— «Ты б в церковь сходил», — советует Марго.
— «Так были вчера, в Казани-то. Темно, свечками пахнет. Ладно, пойду я, а то отец снова возмущаться будет. Он вечно мной недоволен».
С печалью тоскливой обреченности на челе, мой собеседник уходит.
— «Не забудь передать этой бабке мой привет!» — хрипло окликиваю его.
Дверь закрывается. Я снова делю пустоту. Делю, само собой, между собой… и собой. Ладно, деньги он взял. Надеюсь, что не забудет о них до пристани. Там, на причале, увидишь немало престарелых франтующихся дворян и ничейных, бесконечно свободных, дворняг. Ходят себе вволю, глядят до тошноты на реку, на корабли да на нищих, торгующих памятью старух. Пялятся сверху вниз. До тошноты. Не боясь материнского окрика. Свободные — позавидуешь.
Только бы не завидовал. Только бы не забыл.
Черт тебя дери, скучный день! Четыре с половиною часа мучительно сгинули, рожденные заточением, во чреве узкой полутемной одиночной моей камеры. «Не выходи из комнаты, считай, что тебя продуло… Не выходи из комнаты, не совершай ошибку…» — картаво нашептывал из недров памяти Бродский. Гоголевский Вий, вооруженный копьеобразным «i», восставал из-под ковра прямо посредине темницы моей, весь облепленный жирным черноземом, всякий раз, когда погружалась я в дряхлую, изгрызенную временем старухину книгу. На стенах проступают, потемнелые суровые лики православных святых; Хома Брут мертвецкими от ужаса глазами косится на меня. Бедная напневмониченная панночка Марго приколочена к своей домовине. Ждите, ждите, алмазная донна — Ваше время еще не пришло; швабру понапрасну унесла горничная. Я не выхожу из комнаты. Желание проверить себя на прочность не пускает прочь, накрепко прибив к кровати, примотав одеялом. Я едва дожидаюсь смерти Брута, едва доживаю сама до рождения нового вечера, сулящего мне салонные стены и встречу с музыкой. Мой спасительный крик петуха — приход доктора, радостной, прекрасноголосой.
— «Как тут наша больная?»
— «Спасибо, жива», — почти улыбаюсь, говорю почти честно.
— «Обед приносили? Я просила подать Вам его сегодня здесь».
— «Да-да, спасибо. Я немного поела».
Меряет мою температуру, гладит по голове, дает новую порцию лекарства и ставит на стол пузырек с микстурой. Движения быстры и отточенны, как у пианиста.

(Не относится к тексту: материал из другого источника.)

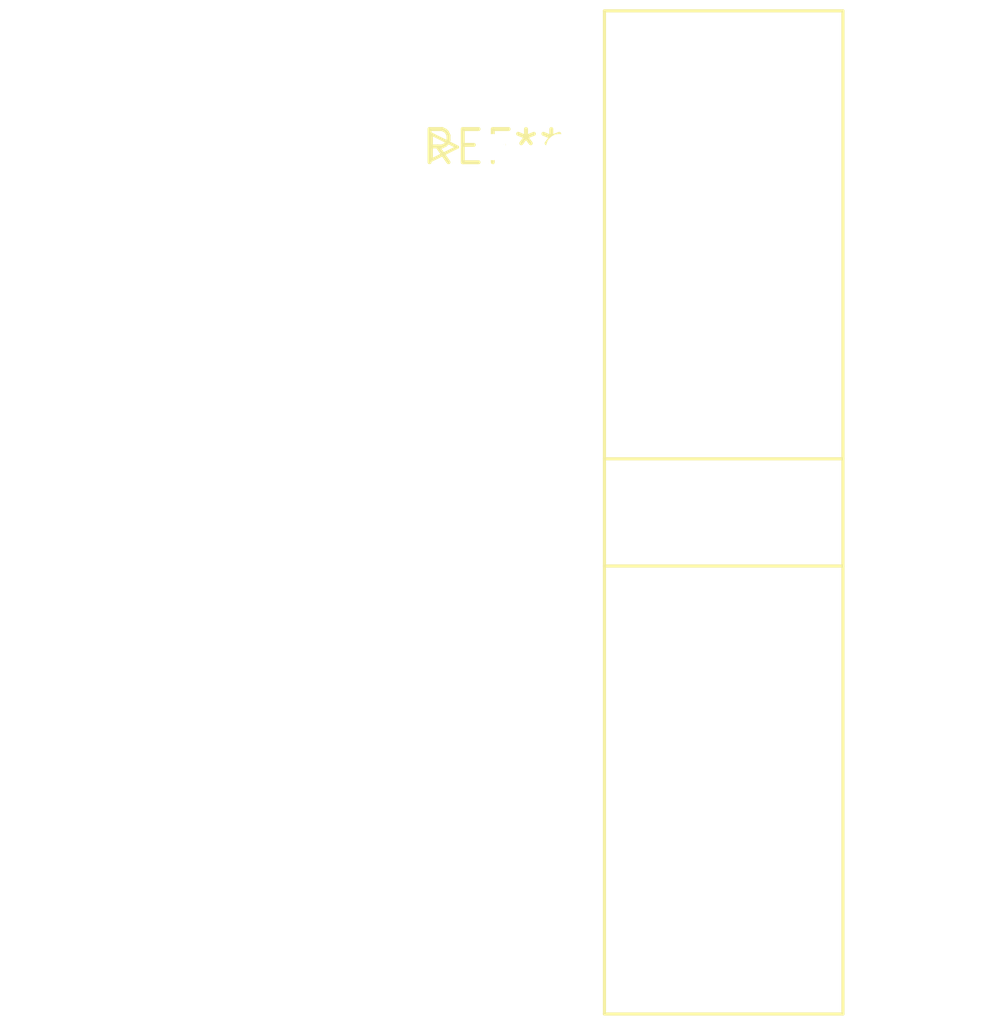
<source format=kicad_pcb>
(kicad_pcb (version 20240108) (generator pcbnew)

  (general
    (thickness 1.6)
  )

  (paper "A4")
  (layers
    (0 "F.Cu" signal)
    (31 "B.Cu" signal)
    (32 "B.Adhes" user "B.Adhesive")
    (33 "F.Adhes" user "F.Adhesive")
    (34 "B.Paste" user)
    (35 "F.Paste" user)
    (36 "B.SilkS" user "B.Silkscreen")
    (37 "F.SilkS" user "F.Silkscreen")
    (38 "B.Mask" user)
    (39 "F.Mask" user)
    (40 "Dwgs.User" user "User.Drawings")
    (41 "Cmts.User" user "User.Comments")
    (42 "Eco1.User" user "User.Eco1")
    (43 "Eco2.User" user "User.Eco2")
    (44 "Edge.Cuts" user)
    (45 "Margin" user)
    (46 "B.CrtYd" user "B.Courtyard")
    (47 "F.CrtYd" user "F.Courtyard")
    (48 "B.Fab" user)
    (49 "F.Fab" user)
    (50 "User.1" user)
    (51 "User.2" user)
    (52 "User.3" user)
    (53 "User.4" user)
    (54 "User.5" user)
    (55 "User.6" user)
    (56 "User.7" user)
    (57 "User.8" user)
    (58 "User.9" user)
  )

  (setup
    (pad_to_mask_clearance 0)
    (pcbplotparams
      (layerselection 0x00010fc_ffffffff)
      (plot_on_all_layers_selection 0x0000000_00000000)
      (disableapertmacros false)
      (usegerberextensions false)
      (usegerberattributes false)
      (usegerberadvancedattributes false)
      (creategerberjobfile false)
      (dashed_line_dash_ratio 12.000000)
      (dashed_line_gap_ratio 3.000000)
      (svgprecision 4)
      (plotframeref false)
      (viasonmask false)
      (mode 1)
      (useauxorigin false)
      (hpglpennumber 1)
      (hpglpenspeed 20)
      (hpglpendiameter 15.000000)
      (dxfpolygonmode false)
      (dxfimperialunits false)
      (dxfusepcbnewfont false)
      (psnegative false)
      (psa4output false)
      (plotreference false)
      (plotvalue false)
      (plotinvisibletext false)
      (sketchpadsonfab false)
      (subtractmaskfromsilk false)
      (outputformat 1)
      (mirror false)
      (drillshape 1)
      (scaleselection 1)
      (outputdirectory "")
    )
  )

  (net 0 "")

  (footprint "IDC-Header_2x12_P2.54mm_Horizontal" (layer "F.Cu") (at 0 0))

)

</source>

— «Выпейте микстуру через полчаса и продолжайте лежать. Лучше будет, если заснете; тогда температура упадет сильнее».
Теперь обещаний я не даю. Петух огласил конец моему мытарству, двери тюрьмы отворились. Грешный страстотерпец выходит на свободу.
Или на пытку.
Сегодня на концерт я немного опаздываю, потому что иду медленно и осторожно, поминутно по колено увязая в шатающемся и зыбучем ковре. В салоне все уже на своих местах; высокие вовсюстенные окна завешаны земельно-бурыми портьерами, отливающими бронзой, и только узенькая вертикальная полоска внешнего мира виднеется на стыке двух из них. Неведомо откуда вынырнувший пианист властным движением задергивает небо темным богатым бархатным полотнищем и подходит к роялю. Я сажусь рядом с младшим своим приятелем, который громко шепчет в мое гудящее ухо:
— «Старуха не взяла денег; сказала, что голодать будет, но милостыни не возьмет. Странная бабка! Кому нужна ее рухлядь, и так все равно, что побирается!..»
Мать шикнула на него, а отец, сидевший на ряд впереди, повернулся и уничтожающе на нас глянул: музыкант уже успел приступить к избиению клавиш.
В тот вечер был Григ. Ветром холодных норвежских высокогорий, где гуляла с пастушьими перепевами душа великого Эдварда, вольно и вихренно ворвалась к нам его буйная, дьявольская, гневная музыка. Впрочем, об этом следует говорить не так. Сейчас забудьте все, что знали и видели доныне. Дочиста, до девственной чистоты памяти забудьте. Окажитесь теперь в тесной и темной, слегка подсвеченной золотисто изнутри коробке концертного зала, маленького и многолюдного. А теперь слушайте, видьте… Глядите во все глаза, не пропуская ни черточки моей изголовной, иссердной чертовщины!